Introduction

Today we will be looking at doing GIS inside of the Enterprise Database using PostGIS. Now you may be wondering what is our motivation to using PostgreSQL and primarly it is due to its performance and concurrent access.

When we talk about performance we are talking about how many IO operations we can perform per second, in many of the datasets you have used in your classes to date this was not a large limitation, however as datasets grow we start to get more and more objects stored within a layer. As an example as a shapefile begins approaching is maximum filesize of 2GB querying a feture will take multiple seconds even if no joinst are involved. In a postgres database this same query will likely be measured in fractions of a second.

The other big advangate is concurrent access, generally when working with files only one person may edit a file at a time, but what if you were doing a survey and wanted several serveyers adding their data at the same time. Or what if you wanted to be able to continually add data and have end usersers always get the most recent edits? A Database management system (DBMS) provides this access for many users to be accessing the same data at the same time, with different permission levels.

Import Data from Stats Canada

We have downloaded some data from Statistics Canada to be used in conjuction with layers from other tutorials and labs.

Using the link below, grab the files from the statscan_boundary_files folder with the file name starting with blocks. If you have not downloaded the fire polygons from last week – grab the zip file from the fire_polygons folder as well.

https://fileshare.gis.unbc.ca/index.php/s/NmT5iDW4awTezfp

Stats Can Block data

The blocks boundary file you downloaded is the smallest (highers spatial resolution) polygons from StatsCan. There are no meaningful attributes in the data set until you join the population from census data (the csv file). We will prep the data and load it into PostGIS.

Before we start with working with the block data

We will open up two instances of QGIS in order to double of work speed – well maybe…

Wildfire polygons

In one instance, load in the fire polygons and load them into PostGIS (the QGIS database you set up last tutorial) with the following settings:

  • Ensure you name for the output table uses lower case (i.e wildfires)
  • no spaces in any names
  • the output projection should be 3005 (BC Albers)
  • convert field names to lower case

Block data

In the second QGIS instance, load the two block zip files into QGIS BUT – check out the steps below before you start

  • Immediately after loading in each layer – turn off the display in the layers panel (this will keep things moving along)
  • When you load the attribute table, hit abort if it is taking more than a few seconds to load (you will get a sample of the attribute table, but queries will still work)

Now that the two layers are loaded, what do we notice about the performance in loading, rendering and attribute loading between the two layers?

One of the files is a shapefile. We are trying to stay away from shapefiles, but is there a need to do so this time?
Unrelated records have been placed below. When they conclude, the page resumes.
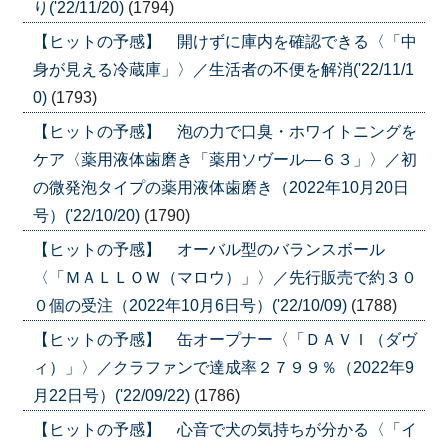
り('22/11/20)
(1794)
【ヒットの予感】 開けずに庫内を確認できる〈「中
身が見える冷蔵庫」〉／生活者の不便を解消('22/11/1
0)
(1793)
【ヒットの予感】 泡の力で口臭・ホワイトニングを
ケア〈薬用液体歯磨き「薬用ソヴール―６３」〉／初
の微発泡タイプの薬用液体歯磨き（2022年10月20日
号）('22/10/20)
(1790)
【ヒットの予感】 オーバル型のバランスボール
〈「ＭＡＬＬＯＷ（マロウ）」〉／先行販売で約３０
０個の受注（2022年10月6日号）('22/10/09)
(1788)
【ヒットの予感】 缶オープナー〈「ＤＡＶＩ（ダヴ
ィ）」〉／クラファンで達成率２７９９％（2022年9
月22日号）('22/09/22)
(1786)
【ヒットの予感】 心音で犬の気持ちが分かる〈「イ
What type of data is the second dataset?

Getting the Block data into PostGIS

Perform the following steps in QGIS to prep the data for use in PostGIS

  • Remove the non-shapefile layer
  • Query out the BC polygons only (query tool in the attribute table, use fields/values as input for the query)
  • Save this selection to a new file – a shape file is fine – you only need the DBUID field in the new file as well
  • fix the geometries of the layer (saving to shapefile or Geopackage is fine)
    – you could probably get away with using a temporary file as well
  • Add the csv file into QGIS (you can just drag it in)
  • join this data to the repaired dataset
    – Only take the first three attributes from the csv file (the ID, Population and dwellings)
    – Remove the custom name prefix
  • Clean up the data by removing the rows with empty data
  • Rename and cast the population and dwelling data to integer fields
  • Save, yet again, as another shape file but only keep the dbuid, population and dwelling fields (the fields cannot be removed as they are joined fields)

Load the layer into PostGIS

Load this layer into PostGIS following the same method as the wildfire layer, but call the new layer (table blocks_pop)
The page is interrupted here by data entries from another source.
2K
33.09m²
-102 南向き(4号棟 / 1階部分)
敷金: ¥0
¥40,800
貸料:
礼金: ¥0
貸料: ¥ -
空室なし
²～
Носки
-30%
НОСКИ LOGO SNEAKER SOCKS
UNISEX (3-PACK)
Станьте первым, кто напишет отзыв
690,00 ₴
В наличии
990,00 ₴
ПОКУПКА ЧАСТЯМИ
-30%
  • Ensure you name for the output table uses lower case (blocks_pop)
  • no spaces in any names
  • the output projection should be 3005 (BC Albers) – you are reprojecting
  • convert field names to lower case

Quick Analysis with Q

Select one of the polygons around Williams Lake and then find the polygons that are included or cross into the polygon you have selected from the blocks layer.

View Your Imported Data

Open PGAdmin4 and connect to your local database, and open the Query Tool under the tools menu.

Lets start with something simple and show all the data we uploaded, to do this we will use the code:

SELECT * FROM public.da_boundary;

In this case the layer we added da_boundary and we can read this line of code as ‘Read everything from Stats Canada Boundary’.

And then press the Play button above the code editor.

And you can go ahead and scroll to the geom column of the Data Output window, press the blue eye to view the map.